A cryptic message from Bond’s past sends him on a trail to uncover a sinister organization. While M battles political forces to keep the secret service alive, Bond peels back the layers of deceit to reveal the terrible truth behind SPECTRE. (IMDb)
A great long-take opening scene (starting with a masked Bond was brilliant) gives way to a mediocre story: A half-hazard clue-hopping mystery centered on a lame villain (Bond’s escapes from the chair and the building were way too easy for him) and a vague evil conspiracy (tying together the previous villains felt contrived). On the other hand, the action is excellent, the visuals are nice, and the politically rebellious antics of M, Q, and Moneypenny add some flavour to Bond’s solo missions.
Dale, Kurt and Nick decide to start their own business but things don’t go as planned because of a slick investor, prompting the trio to pull off a harebrained and misguided kidnapping scheme. (IMDb)
The three leads’ superb chemistry, shown most spectacularly in their spastic script delivery, saturates this sequel, with scene after scene of their escalating schemes loaded with their hilariously argumentative, expletive-filled dialogue (their whiteboard brainstorm session is an early highlight). Pine, meanwhile, brings even more crazy to the still solid supporting cast. The plot is capped off by a disappointingly happy ending, but it has enough outrageous mishaps throughout to make up for it.

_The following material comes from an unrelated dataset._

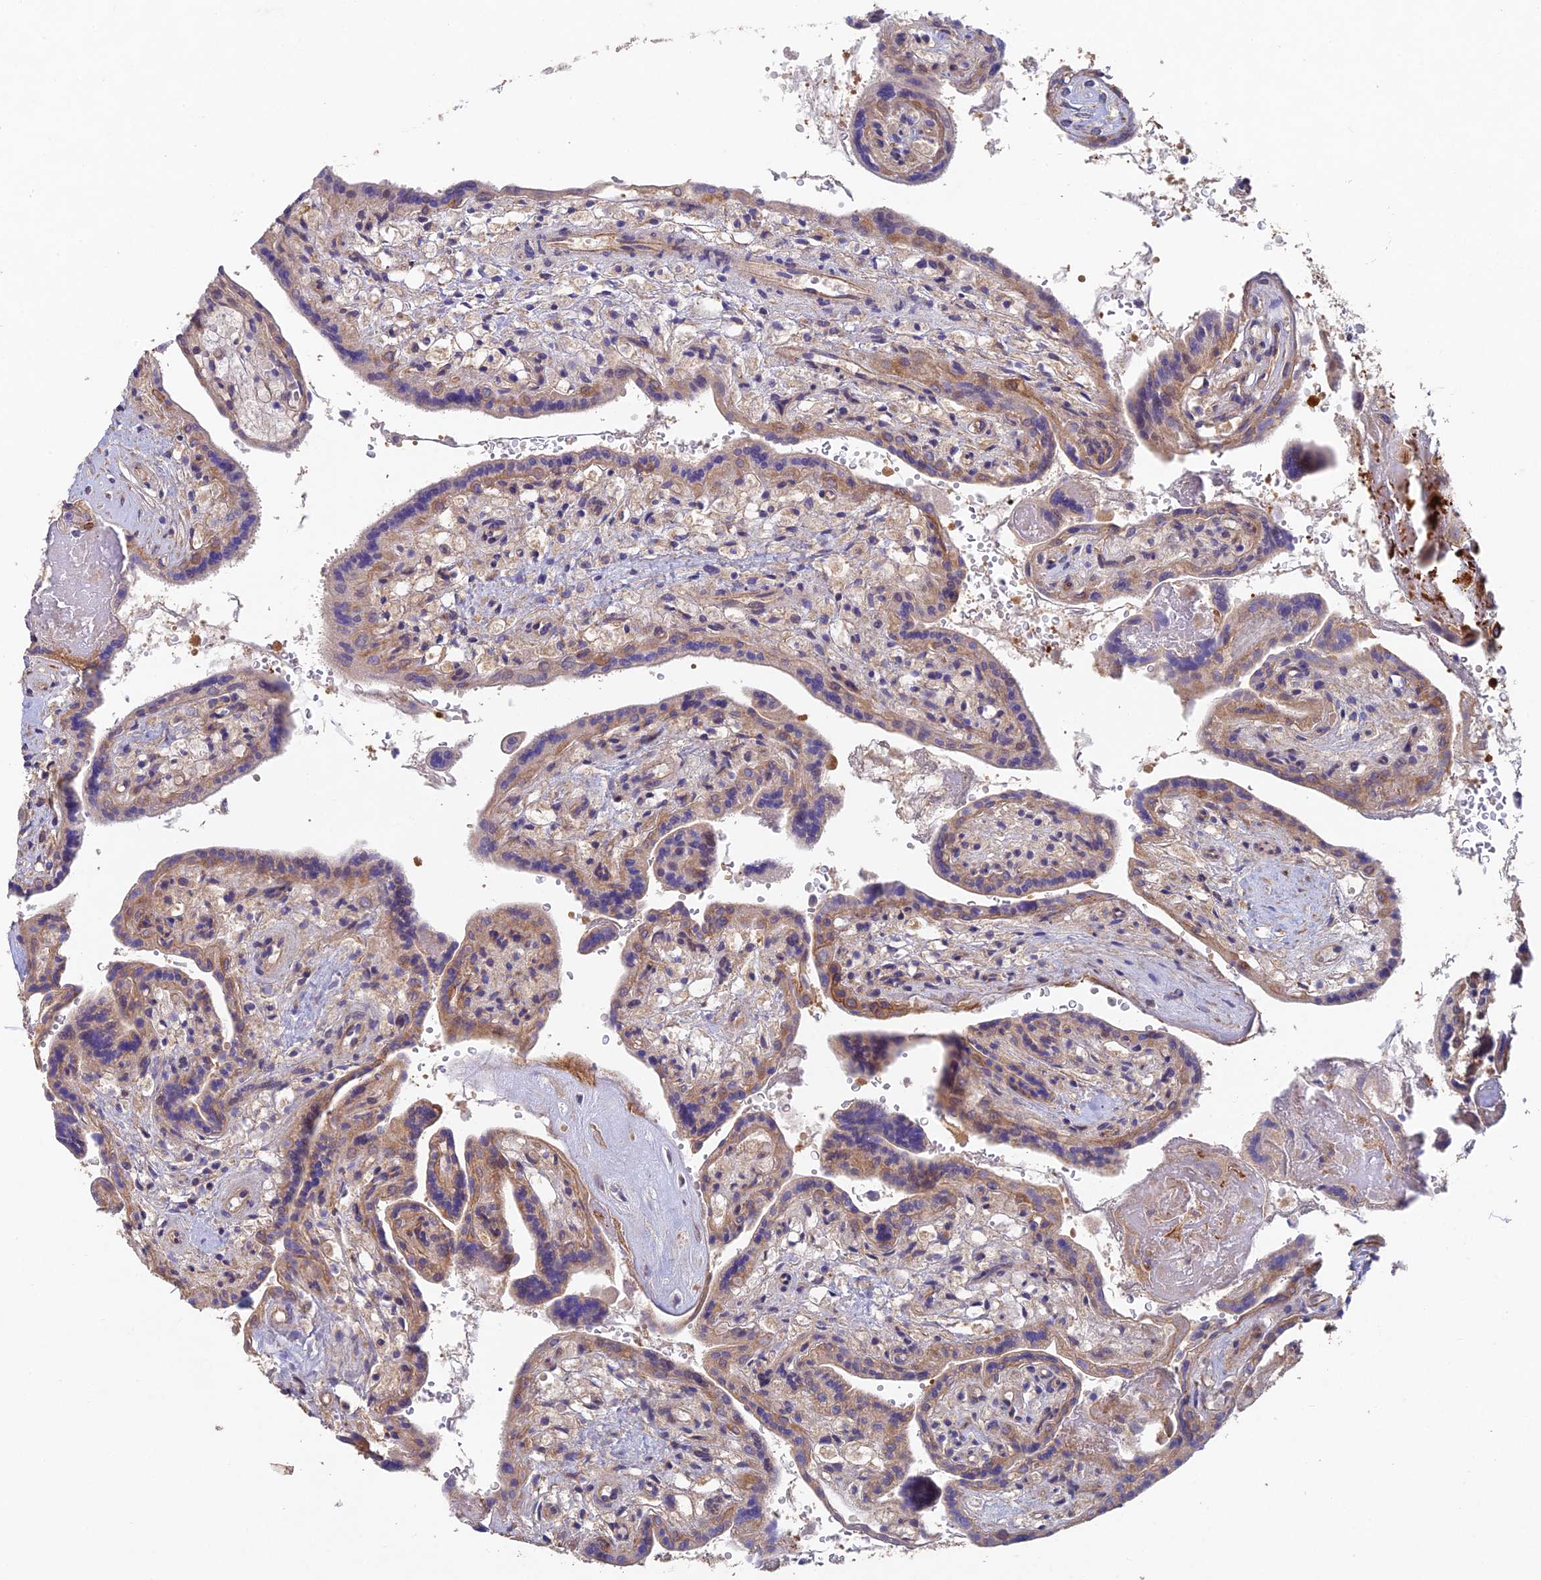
{"staining": {"intensity": "moderate", "quantity": ">75%", "location": "cytoplasmic/membranous"}, "tissue": "placenta", "cell_type": "Trophoblastic cells", "image_type": "normal", "snomed": [{"axis": "morphology", "description": "Normal tissue, NOS"}, {"axis": "topography", "description": "Placenta"}], "caption": "The histopathology image reveals immunohistochemical staining of normal placenta. There is moderate cytoplasmic/membranous positivity is appreciated in about >75% of trophoblastic cells. (DAB (3,3'-diaminobenzidine) IHC, brown staining for protein, blue staining for nuclei).", "gene": "NSMCE1", "patient": {"sex": "female", "age": 37}}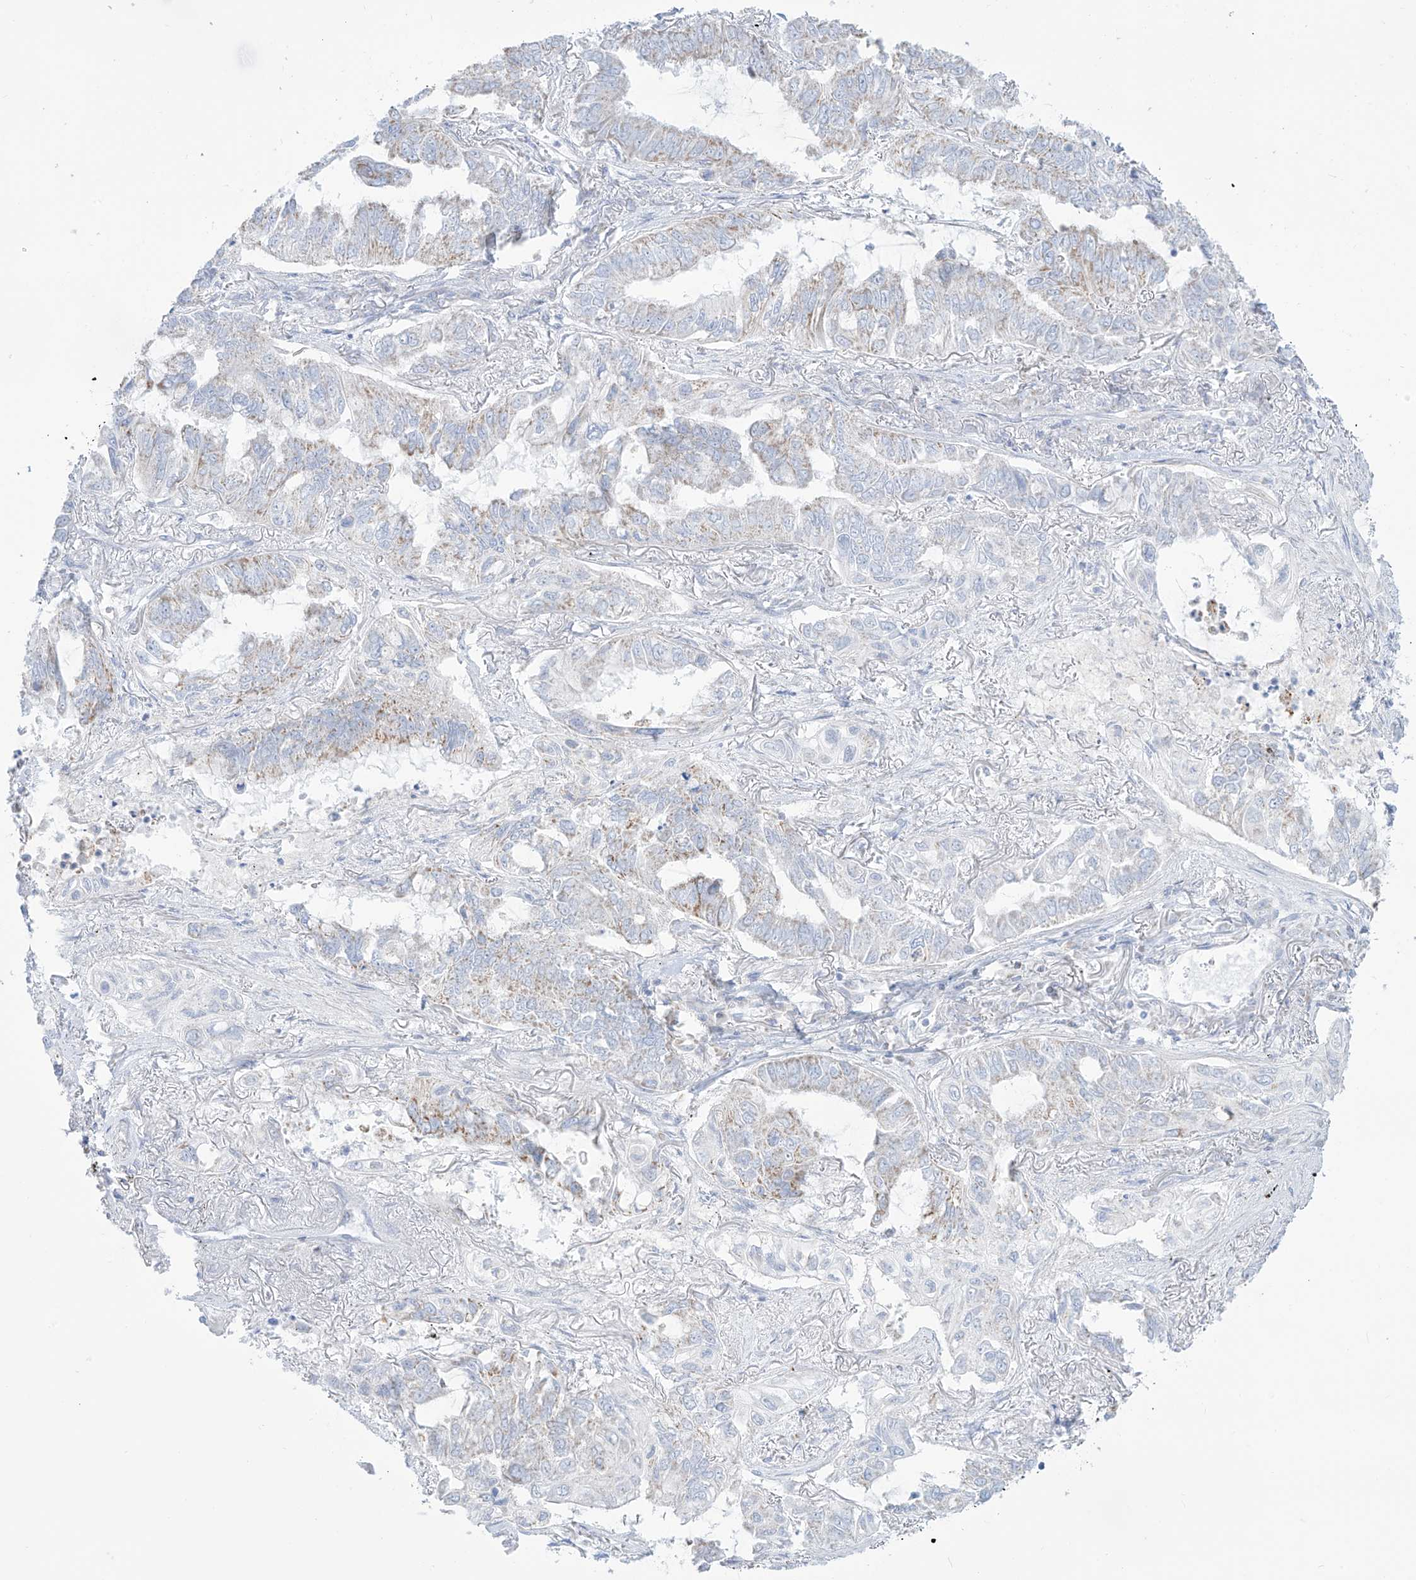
{"staining": {"intensity": "weak", "quantity": "<25%", "location": "cytoplasmic/membranous"}, "tissue": "lung cancer", "cell_type": "Tumor cells", "image_type": "cancer", "snomed": [{"axis": "morphology", "description": "Adenocarcinoma, NOS"}, {"axis": "topography", "description": "Lung"}], "caption": "Tumor cells are negative for brown protein staining in adenocarcinoma (lung).", "gene": "SLC26A3", "patient": {"sex": "male", "age": 64}}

Brutal, darkly humorous, and thoroughly engaging from start to finish. Wonderfully gritty Western-style cinematography accentuated by splashes of colour sets the backdrop for a set of great performances: Foxx and Waltz as a uniquely fun bounty hunter buddy duo, and DiCaprio as a wickedly entertaining plantation owner. Django’s quiet personal turmoil that comes to a boil in the story’s climax adds an emotional element to all the others, topping off what is a fantastically flavourful film.